Geschäftsbriefe schreiben – Orientierungspunkte und Vorlagen

Geschäftsbriefe sind das Nonplusultra für jedes Unternehmen aber auch für Privatanwender. Man benötigt sie für alle möglichen Anlässe wie zum Beispiel ein Angebot für einen Kunden, sämtlichen Korrespondenzen mit Unternehmen aber auch mit Behörden. Allerdings ist es ratsam, diese Briefe nicht formlos sondern nach einer bestimmten Norm zu erstellen. Wir zeigen Ihnen worauf Sie achten müssen.

Geschäftsbriefe nach Deutscher Industrienorm

Oft ist es für Laien schwer vorstellbar, wie man einen formell richtigen Geschäftsbrief anlegt. Natürlich gibt es für diese Zwecke auch diverse Textverarbeitungsprogramme, welche die Möglichkeit einer Vorlage anbieten.

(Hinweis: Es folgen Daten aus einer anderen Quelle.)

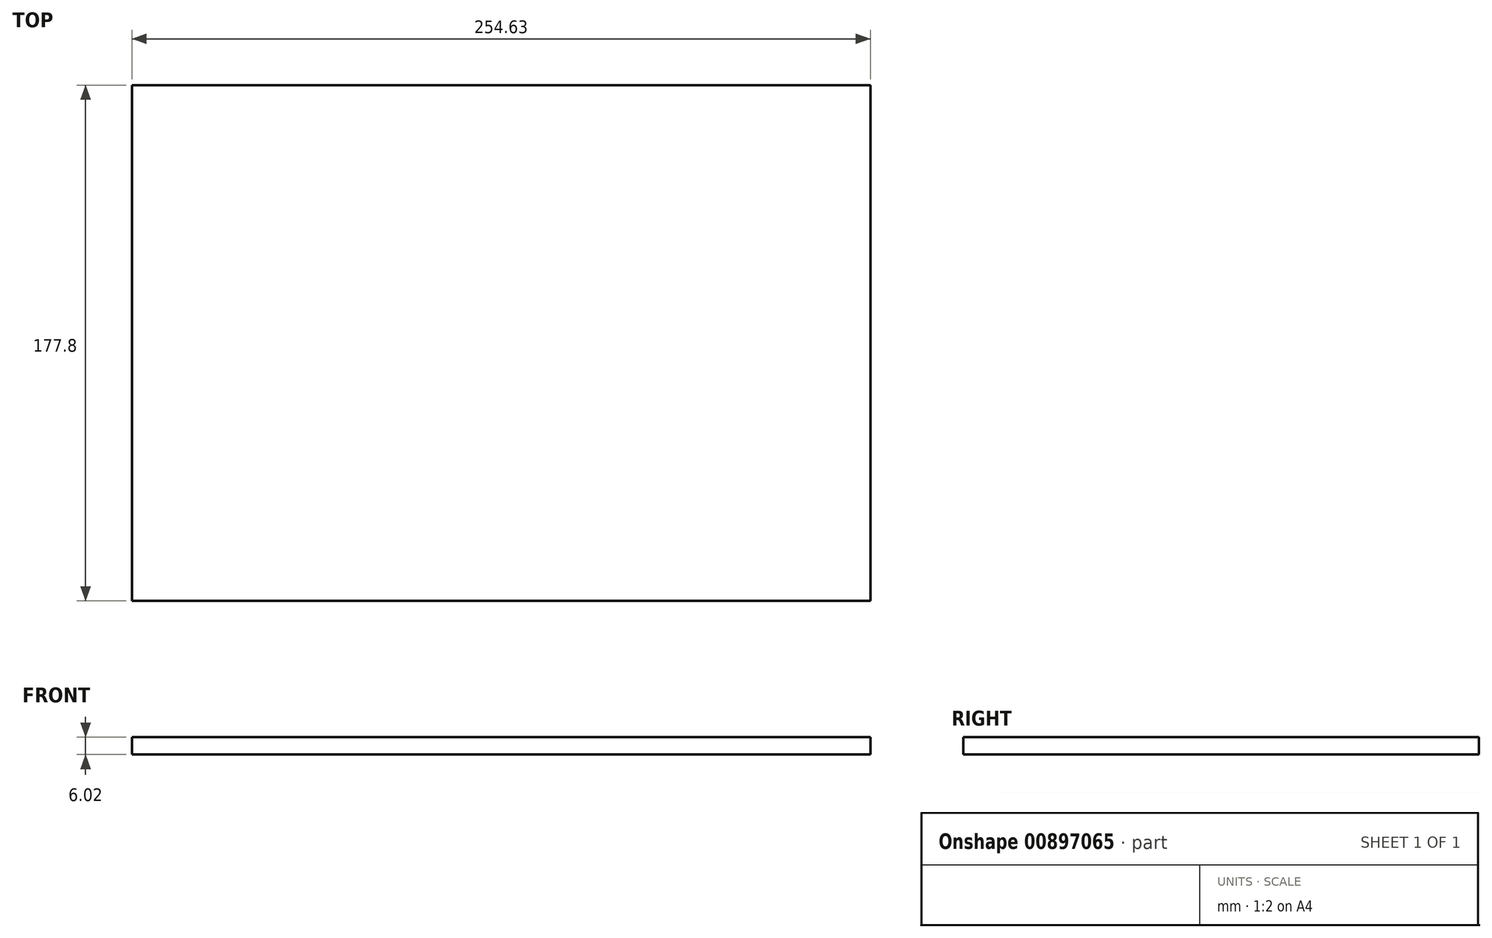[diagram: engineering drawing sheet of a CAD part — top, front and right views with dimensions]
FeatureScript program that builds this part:
annotation { "Feature Type Name" : "Feature", "Feature Type Description" : "" }
export const myFeature = defineFeature(function(context is Context, id is Id, definition is map)
    precondition{}
    {
        {
            var Q0;
            Q0=qCreatedBy(makeId("Top.planeOp"),FACE);
            var sketch = newSketch(context, id + "F0", { "sketchPlane" : qUnion([Q0])});
            skLineSegment(sketch, "E0.bottom", {"start": v(0, 0) * mm, "end": v(254.63, 0) * mm});
            skLineSegment(sketch, "E0.top", {"start": v(0, 177.8) * mm, "end": v(254.64, 177.8) * mm});
            skLineSegment(sketch, "E0.left", {"start": v(0, 0) * mm, "end": v(0, 177.8) * mm});
            skLineSegment(sketch, "E0.right", {"start": v(254.64, 0) * mm, "end": v(254.64, 177.8) * mm});
            skSolve(sketch);
        }
        {
            var Q0;
            Q0 = qSketchRegion(id + "F0", true);
            extrude(context, id + "F1", {"entities" : qUnion([Q0]), "depth" : 6.02 * mm, "offsetDistance" : 25.4 * mm});
        }
    });
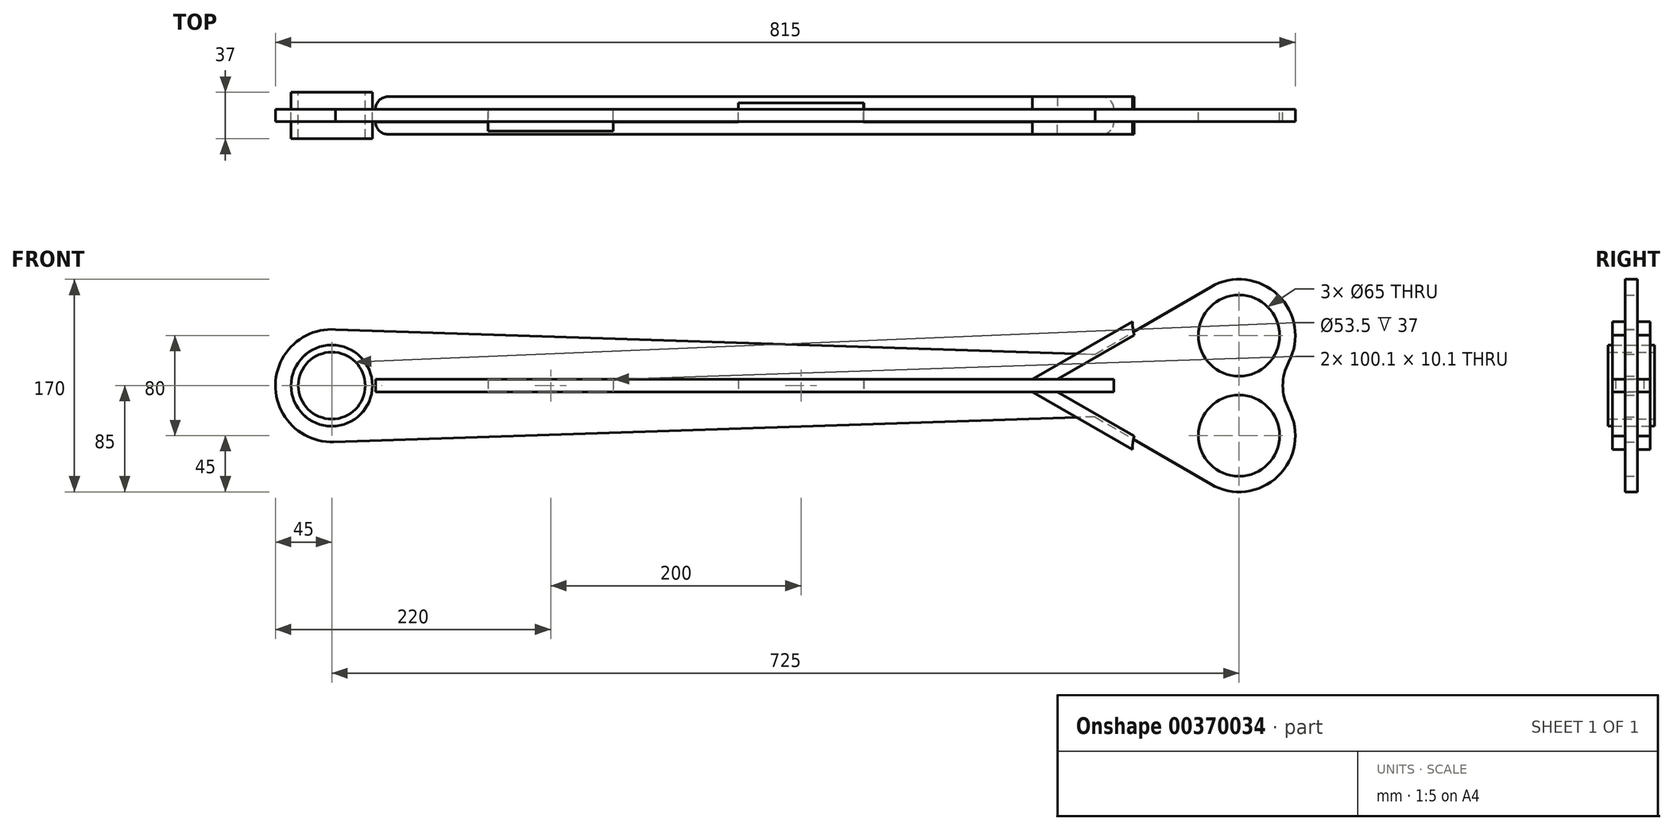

An dieser Stelle möchten wir Ihnen aber bereits eine plakative Vorlage als allgemeines Beispiel geben.

geschaeftsbrief-vorlage

 

So in etwa sieht ein Geschäftsbrief nach der Deutsche Industrienorm (DIN 5008) aus. Dabei gilt dieses Format sowohl für den Geschäfts- als auch für den Privatbereich.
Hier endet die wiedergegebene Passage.